======== Records to process ========

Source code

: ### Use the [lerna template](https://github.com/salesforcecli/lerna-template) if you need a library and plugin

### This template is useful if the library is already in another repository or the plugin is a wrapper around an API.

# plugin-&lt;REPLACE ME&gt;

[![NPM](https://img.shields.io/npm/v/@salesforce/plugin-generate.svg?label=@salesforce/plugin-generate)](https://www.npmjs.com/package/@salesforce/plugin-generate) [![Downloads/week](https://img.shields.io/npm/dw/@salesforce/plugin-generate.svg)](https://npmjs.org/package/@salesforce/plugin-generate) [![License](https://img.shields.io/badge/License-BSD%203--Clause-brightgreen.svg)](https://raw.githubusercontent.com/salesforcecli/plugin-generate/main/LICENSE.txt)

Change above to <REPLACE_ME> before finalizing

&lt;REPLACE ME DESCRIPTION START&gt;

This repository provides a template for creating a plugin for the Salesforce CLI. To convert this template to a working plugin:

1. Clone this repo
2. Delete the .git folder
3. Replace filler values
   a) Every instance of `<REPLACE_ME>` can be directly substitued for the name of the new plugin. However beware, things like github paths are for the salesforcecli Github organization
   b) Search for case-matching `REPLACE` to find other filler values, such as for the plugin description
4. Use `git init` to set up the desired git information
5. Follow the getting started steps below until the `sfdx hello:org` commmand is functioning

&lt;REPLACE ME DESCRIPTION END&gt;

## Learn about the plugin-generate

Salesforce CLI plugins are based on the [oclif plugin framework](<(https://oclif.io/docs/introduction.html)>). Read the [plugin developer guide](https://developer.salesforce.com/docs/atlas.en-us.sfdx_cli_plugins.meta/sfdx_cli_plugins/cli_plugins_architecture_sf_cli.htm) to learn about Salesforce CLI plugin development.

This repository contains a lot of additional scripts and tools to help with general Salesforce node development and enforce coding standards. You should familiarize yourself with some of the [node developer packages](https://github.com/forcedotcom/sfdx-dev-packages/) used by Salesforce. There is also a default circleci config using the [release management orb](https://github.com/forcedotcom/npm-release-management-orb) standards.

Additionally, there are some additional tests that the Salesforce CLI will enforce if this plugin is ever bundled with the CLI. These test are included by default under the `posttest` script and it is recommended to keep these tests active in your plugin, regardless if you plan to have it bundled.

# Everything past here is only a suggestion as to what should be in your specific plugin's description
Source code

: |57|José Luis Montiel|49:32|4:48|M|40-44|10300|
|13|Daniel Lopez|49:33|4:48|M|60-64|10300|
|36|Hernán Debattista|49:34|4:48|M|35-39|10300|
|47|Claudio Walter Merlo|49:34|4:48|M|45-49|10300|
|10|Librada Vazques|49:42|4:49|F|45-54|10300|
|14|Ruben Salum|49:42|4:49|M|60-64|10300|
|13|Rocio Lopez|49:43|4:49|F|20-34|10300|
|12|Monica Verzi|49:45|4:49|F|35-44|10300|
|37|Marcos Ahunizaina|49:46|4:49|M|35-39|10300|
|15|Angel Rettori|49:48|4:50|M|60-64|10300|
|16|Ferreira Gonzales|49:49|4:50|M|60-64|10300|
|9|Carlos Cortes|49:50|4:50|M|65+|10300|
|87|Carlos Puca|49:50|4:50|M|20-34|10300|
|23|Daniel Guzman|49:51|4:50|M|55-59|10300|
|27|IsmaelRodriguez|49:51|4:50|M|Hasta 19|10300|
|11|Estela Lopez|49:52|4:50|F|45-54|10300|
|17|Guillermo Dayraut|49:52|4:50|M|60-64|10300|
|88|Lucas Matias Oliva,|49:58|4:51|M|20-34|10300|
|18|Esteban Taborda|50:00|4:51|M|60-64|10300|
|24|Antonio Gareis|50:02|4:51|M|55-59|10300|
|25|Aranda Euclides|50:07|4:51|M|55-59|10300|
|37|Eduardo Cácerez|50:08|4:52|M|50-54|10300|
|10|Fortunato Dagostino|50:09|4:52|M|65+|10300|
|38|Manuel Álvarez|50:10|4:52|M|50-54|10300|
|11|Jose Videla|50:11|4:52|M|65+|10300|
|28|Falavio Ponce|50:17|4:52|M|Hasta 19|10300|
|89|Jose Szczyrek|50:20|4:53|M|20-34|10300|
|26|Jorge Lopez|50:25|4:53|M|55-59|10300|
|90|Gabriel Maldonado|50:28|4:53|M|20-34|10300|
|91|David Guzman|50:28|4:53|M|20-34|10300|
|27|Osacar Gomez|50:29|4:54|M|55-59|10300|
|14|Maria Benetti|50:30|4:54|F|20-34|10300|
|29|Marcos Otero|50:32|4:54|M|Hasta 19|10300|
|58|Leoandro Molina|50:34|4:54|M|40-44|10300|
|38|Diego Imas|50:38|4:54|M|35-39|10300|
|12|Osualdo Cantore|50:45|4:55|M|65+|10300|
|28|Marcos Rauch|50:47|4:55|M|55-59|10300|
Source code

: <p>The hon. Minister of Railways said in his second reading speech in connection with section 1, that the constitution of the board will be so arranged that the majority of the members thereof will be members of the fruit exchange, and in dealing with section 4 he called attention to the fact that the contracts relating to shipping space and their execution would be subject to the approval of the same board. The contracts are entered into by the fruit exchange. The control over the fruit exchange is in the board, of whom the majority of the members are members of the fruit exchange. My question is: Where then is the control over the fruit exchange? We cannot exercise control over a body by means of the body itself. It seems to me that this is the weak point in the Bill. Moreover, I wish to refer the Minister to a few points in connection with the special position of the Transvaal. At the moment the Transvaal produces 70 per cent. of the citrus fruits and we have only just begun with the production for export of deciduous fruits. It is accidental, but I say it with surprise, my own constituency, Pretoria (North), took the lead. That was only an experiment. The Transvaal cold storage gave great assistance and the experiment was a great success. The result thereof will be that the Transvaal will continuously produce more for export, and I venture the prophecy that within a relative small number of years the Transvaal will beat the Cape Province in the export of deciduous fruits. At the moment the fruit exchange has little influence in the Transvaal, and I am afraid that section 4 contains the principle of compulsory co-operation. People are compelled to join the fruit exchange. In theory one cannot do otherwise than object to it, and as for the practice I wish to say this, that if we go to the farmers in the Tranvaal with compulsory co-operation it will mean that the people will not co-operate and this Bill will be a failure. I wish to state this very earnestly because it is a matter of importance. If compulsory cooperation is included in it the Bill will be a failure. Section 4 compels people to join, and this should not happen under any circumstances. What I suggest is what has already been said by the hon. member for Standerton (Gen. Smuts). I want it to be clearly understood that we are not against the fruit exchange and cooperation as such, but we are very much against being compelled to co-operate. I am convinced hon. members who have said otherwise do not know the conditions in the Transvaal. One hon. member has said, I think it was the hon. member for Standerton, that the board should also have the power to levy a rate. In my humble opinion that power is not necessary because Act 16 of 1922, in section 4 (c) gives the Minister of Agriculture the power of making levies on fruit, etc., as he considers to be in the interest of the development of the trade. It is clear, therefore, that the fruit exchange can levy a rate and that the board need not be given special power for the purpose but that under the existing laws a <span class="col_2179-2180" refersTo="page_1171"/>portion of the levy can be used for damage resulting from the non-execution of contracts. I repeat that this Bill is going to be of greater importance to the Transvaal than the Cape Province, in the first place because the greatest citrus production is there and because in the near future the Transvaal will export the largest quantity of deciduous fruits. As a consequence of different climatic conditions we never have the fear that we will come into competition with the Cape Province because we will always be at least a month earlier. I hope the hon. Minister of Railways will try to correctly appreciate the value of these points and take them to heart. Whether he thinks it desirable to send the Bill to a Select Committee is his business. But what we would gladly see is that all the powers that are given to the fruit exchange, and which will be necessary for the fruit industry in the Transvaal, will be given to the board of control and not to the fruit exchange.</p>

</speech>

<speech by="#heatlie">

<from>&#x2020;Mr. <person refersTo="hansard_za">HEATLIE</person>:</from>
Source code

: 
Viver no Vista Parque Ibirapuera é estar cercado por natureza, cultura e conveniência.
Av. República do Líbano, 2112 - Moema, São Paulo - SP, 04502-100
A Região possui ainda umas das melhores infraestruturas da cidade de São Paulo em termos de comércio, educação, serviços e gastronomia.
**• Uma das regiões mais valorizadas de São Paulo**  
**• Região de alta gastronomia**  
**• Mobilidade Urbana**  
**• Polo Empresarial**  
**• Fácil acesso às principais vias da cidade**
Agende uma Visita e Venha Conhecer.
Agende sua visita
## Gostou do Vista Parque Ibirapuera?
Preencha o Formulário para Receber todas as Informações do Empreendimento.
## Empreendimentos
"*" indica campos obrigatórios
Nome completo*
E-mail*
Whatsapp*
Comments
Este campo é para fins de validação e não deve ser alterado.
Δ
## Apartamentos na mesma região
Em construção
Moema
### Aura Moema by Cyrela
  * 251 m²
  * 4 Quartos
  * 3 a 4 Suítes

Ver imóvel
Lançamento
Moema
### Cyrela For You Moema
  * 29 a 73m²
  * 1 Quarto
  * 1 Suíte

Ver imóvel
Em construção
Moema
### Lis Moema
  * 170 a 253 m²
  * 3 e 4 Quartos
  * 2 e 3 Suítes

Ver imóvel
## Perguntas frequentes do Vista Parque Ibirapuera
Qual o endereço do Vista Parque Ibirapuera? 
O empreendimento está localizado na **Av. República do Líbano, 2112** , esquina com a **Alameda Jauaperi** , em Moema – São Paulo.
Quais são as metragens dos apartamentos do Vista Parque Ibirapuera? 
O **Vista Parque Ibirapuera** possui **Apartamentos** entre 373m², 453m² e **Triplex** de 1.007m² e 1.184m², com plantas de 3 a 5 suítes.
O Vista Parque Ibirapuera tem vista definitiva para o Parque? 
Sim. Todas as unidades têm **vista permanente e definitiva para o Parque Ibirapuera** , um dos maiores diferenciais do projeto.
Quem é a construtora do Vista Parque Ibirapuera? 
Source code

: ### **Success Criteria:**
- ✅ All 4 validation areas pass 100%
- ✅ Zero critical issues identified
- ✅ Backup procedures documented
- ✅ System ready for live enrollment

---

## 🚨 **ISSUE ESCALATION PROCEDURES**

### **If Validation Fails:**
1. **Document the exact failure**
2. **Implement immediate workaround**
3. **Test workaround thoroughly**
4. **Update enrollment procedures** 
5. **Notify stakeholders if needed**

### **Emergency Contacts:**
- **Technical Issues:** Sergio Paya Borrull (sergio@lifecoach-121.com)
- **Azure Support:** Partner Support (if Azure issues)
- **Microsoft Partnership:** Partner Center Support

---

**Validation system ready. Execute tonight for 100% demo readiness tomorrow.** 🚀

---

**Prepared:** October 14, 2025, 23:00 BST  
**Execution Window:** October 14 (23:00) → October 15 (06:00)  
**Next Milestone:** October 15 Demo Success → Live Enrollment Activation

========

• **Task statement**: Render everything from the start of the rows down to the line containing "ME DESCRIPTION START&gt;", both ends included, as a Markdown table with the columns No. and Line. Number each line and leave out blank lines.

• **Answer to this task**:
| No. | Line |
|---|---|
| 1 | Source code |
| 2 | : ### Use the [lerna template](https://github.com/salesforcecli/lerna-template) if you need a library and plugin |
| 3 | ### This template is useful if the library is already in another repository or the plugin is a wrapper around an API. |
| 4 | # plugin-&lt;REPLACE ME&gt; |
| 5 | [![NPM](https://img.shields.io/npm/v/@salesforce/plugin-generate.svg?label=@salesforce/plugin-generate)](https://www.npmjs.com/package/@salesforce/plugin-generate) [![Downloads/week](https://img.shields.io/npm/dw/@salesforce/plugin-generate.svg)](https://npmjs.org/package/@salesforce/plugin-generate) [![License](https://img.shields.io/badge/License-BSD%203--Clause-brightgreen.svg)](https://raw.githubusercontent.com/salesforcecli/plugin-generate/main/LICENSE.txt) |
| 6 | Change above to <REPLACE_ME> before finalizing |
| 7 | &lt;REPLACE ME DESCRIPTION START&gt; |